Only lines with the string "Nuclei" should be returned from the data below.

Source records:

== Segment start ==

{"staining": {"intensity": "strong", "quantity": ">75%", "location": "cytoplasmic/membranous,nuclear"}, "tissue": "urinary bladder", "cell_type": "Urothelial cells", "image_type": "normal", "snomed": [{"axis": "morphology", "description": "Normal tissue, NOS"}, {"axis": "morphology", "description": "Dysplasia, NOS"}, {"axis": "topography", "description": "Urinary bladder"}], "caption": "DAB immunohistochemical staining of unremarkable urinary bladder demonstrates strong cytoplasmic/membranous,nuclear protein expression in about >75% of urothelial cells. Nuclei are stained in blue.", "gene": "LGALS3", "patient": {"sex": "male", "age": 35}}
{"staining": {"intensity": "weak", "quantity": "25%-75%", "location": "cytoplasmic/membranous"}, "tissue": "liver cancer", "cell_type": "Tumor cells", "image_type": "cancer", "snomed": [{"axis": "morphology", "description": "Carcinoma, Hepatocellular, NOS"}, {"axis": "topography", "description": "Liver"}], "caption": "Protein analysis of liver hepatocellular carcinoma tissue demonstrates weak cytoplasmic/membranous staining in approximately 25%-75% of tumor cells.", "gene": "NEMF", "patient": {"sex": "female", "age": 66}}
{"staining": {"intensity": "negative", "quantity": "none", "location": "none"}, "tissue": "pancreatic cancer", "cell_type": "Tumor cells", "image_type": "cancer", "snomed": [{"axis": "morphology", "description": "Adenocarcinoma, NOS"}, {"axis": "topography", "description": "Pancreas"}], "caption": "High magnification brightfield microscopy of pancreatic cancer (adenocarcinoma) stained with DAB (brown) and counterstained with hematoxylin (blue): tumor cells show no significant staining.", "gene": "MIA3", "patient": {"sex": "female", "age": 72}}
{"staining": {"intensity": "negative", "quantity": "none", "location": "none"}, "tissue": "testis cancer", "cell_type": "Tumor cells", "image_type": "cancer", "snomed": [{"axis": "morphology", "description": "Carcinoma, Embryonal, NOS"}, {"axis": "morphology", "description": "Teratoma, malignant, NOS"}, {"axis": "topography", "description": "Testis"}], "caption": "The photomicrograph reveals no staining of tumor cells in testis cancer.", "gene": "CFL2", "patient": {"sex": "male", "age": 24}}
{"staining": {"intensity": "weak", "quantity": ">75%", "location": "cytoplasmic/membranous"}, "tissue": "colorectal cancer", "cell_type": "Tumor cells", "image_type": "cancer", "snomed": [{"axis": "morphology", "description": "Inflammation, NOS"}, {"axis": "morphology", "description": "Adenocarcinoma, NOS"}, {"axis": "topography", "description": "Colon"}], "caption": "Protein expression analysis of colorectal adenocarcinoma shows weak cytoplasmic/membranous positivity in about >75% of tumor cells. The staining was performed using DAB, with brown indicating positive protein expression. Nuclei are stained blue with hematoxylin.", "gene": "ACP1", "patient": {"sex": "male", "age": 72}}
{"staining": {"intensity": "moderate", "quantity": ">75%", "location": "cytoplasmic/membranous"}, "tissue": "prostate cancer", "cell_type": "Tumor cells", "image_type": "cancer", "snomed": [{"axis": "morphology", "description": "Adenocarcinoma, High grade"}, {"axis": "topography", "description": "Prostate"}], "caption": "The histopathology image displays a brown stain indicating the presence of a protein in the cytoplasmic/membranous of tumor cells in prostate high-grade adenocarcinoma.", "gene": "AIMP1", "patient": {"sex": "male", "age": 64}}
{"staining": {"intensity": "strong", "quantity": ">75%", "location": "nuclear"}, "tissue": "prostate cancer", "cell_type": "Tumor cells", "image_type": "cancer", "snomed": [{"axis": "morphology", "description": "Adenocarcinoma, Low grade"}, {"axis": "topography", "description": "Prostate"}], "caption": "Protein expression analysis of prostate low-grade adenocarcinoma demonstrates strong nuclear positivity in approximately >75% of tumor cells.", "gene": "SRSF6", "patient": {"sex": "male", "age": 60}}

== Segment end ==

Your response >>
{"staining": {"intensity": "strong", "quantity": ">75%", "location": "cytoplasmic/membranous,nuclear"}, "tissue": "urinary bladder", "cell_type": "Urothelial cells", "image_type": "normal", "snomed": [{"axis": "morphology", "description": "Normal tissue, NOS"}, {"axis": "morphology", "description": "Dysplasia, NOS"}, {"axis": "topography", "description": "Urinary bladder"}], "caption": "DAB immunohistochemical staining of unremarkable urinary bladder demonstrates strong cytoplasmic/membranous,nuclear protein expression in about >75% of urothelial cells. Nuclei are stained in blue.", "gene": "LGALS3", "patient": {"sex": "male", "age": 35}}
{"staining": {"intensity": "weak", "quantity": ">75%", "location": "cytoplasmic/membranous"}, "tissue": "colorectal cancer", "cell_type": "Tumor cells", "image_type": "cancer", "snomed": [{"axis": "morphology", "description": "Inflammation, NOS"}, {"axis": "morphology", "description": "Adenocarcinoma, NOS"}, {"axis": "topography", "description": "Colon"}], "caption": "Protein expression analysis of colorectal adenocarcinoma shows weak cytoplasmic/membranous positivity in about >75% of tumor cells. The staining was performed using DAB, with brown indicating positive protein expression. Nuclei are stained blue with hematoxylin.", "gene": "ACP1", "patient": {"sex": "male", "age": 72}}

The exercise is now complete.